I haven’t gotten rid of my landline yet because the charge for internet alone is pretty much the same as internet + telephone.

Another “elderly” 51 yo here. I hate cell phones, mostly because I can never hear anyone on them, or they continually cut out, “oops, tunnel coming up!” I pay $20 every 3 months for my cell phone, the minutes rollover. I never turn it on except when traveling.

Of course I live in the country and most of my friends do too, so not practical.

I’m 49 (soon to be 50) and I have a land-line. I have never had or needed a cell phone (I’m rarely more than 6 feet from my phone), besides it would be an extra expense as I get a discount on my basic phone bill since I’m on disability.
Also I get my DSL from the phone company. Replacing my land-line with a cell phone and getting internet service separately would likely cost more than what I’m paying now(about $40 a month).

I’m just over 40, have a land line and have never had a cell phone.

I’m 23, no landline, cell phone only.
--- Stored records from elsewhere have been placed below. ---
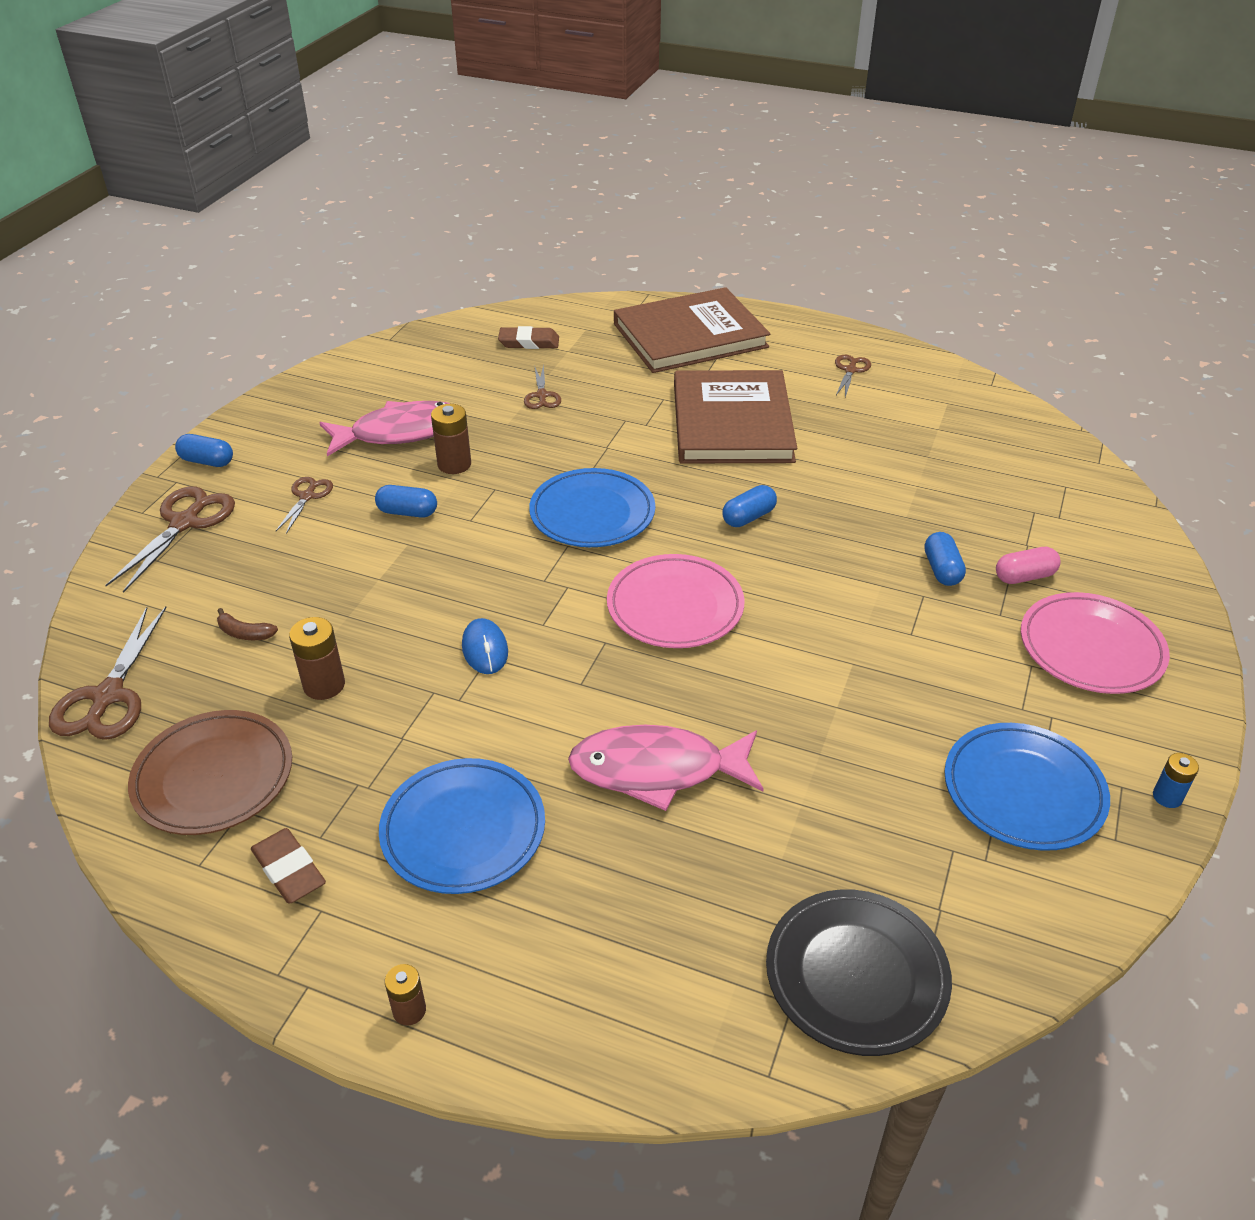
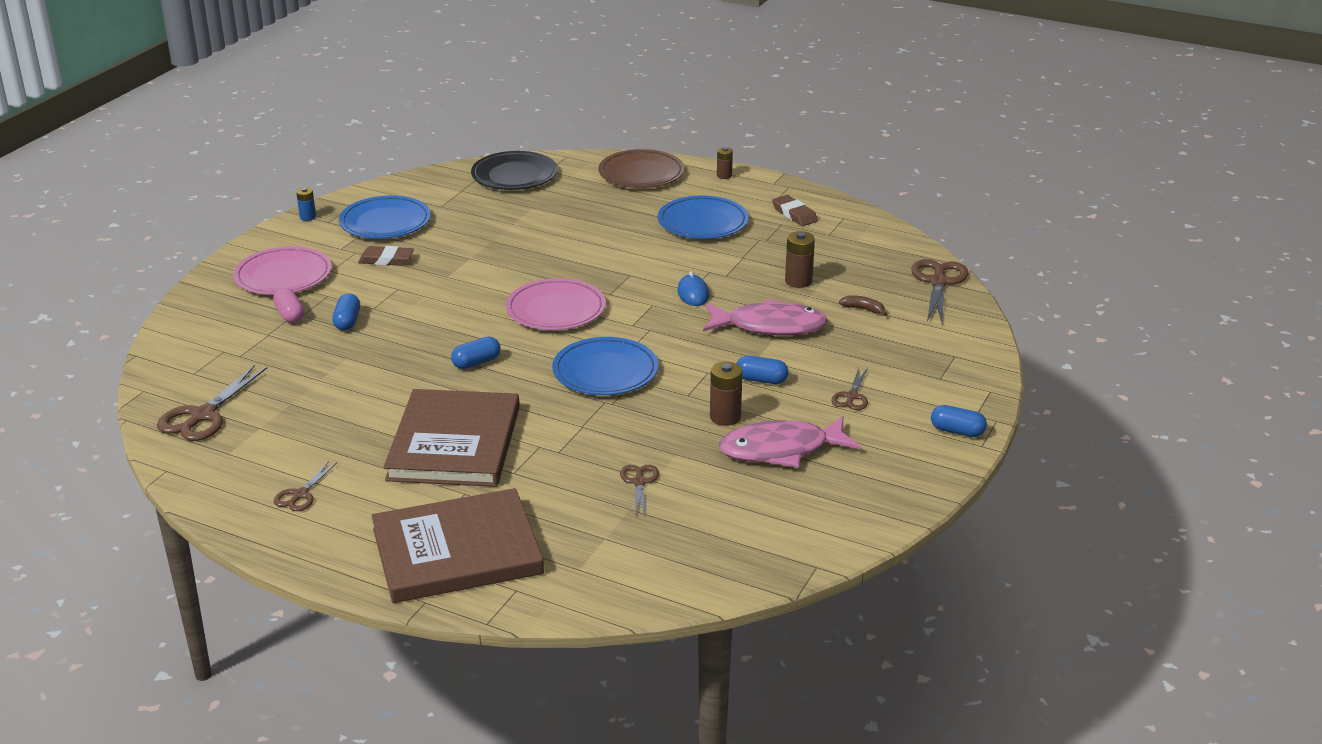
camera: 175 degrees left, 10 degrees down
brown scissors [106,486,235,593] -> brown scissors moved to [157,365,267,441]
brown plate [128,710,292,835] -> brown plate moved to [599,149,685,188]
brown eraser [498,326,559,349] -> brown eraser moved to [358,246,414,266]
pink fish [568,725,764,811] -> pink fish moved to [703,299,828,335]
pink capsule [996,547,1061,584] -> pink capsule turned 75 degrees clockwise [273,288,304,323]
I actually kind of wish we had a landline because the door buzzer in our apartment is connected to my roommate’s cell phone, so if I order takeout or have friends over or something, they either have to be let in by someone going out, she has to buzz them in, or they call my phone and I have to go down to the lobby. It’s a bit annoying.

I’m 40, no land line for a while now, just a cell phone and Skype.

I’ve had one since college.

They’ll have to pry my phone from my cold, dead hands.

Especially with the new research on cell phone health dangers. I limit cell phone use.

I’m 53, and I have a landline and a cell phone. I wouldn’t have a cell phone, except that there are almost NO public phones any more.

Everyone knows not to call the cell phone unless I’ve specifically told them to do so, because I don’t answer it. I’ve never sent a text, and the only texts I get are from spammers.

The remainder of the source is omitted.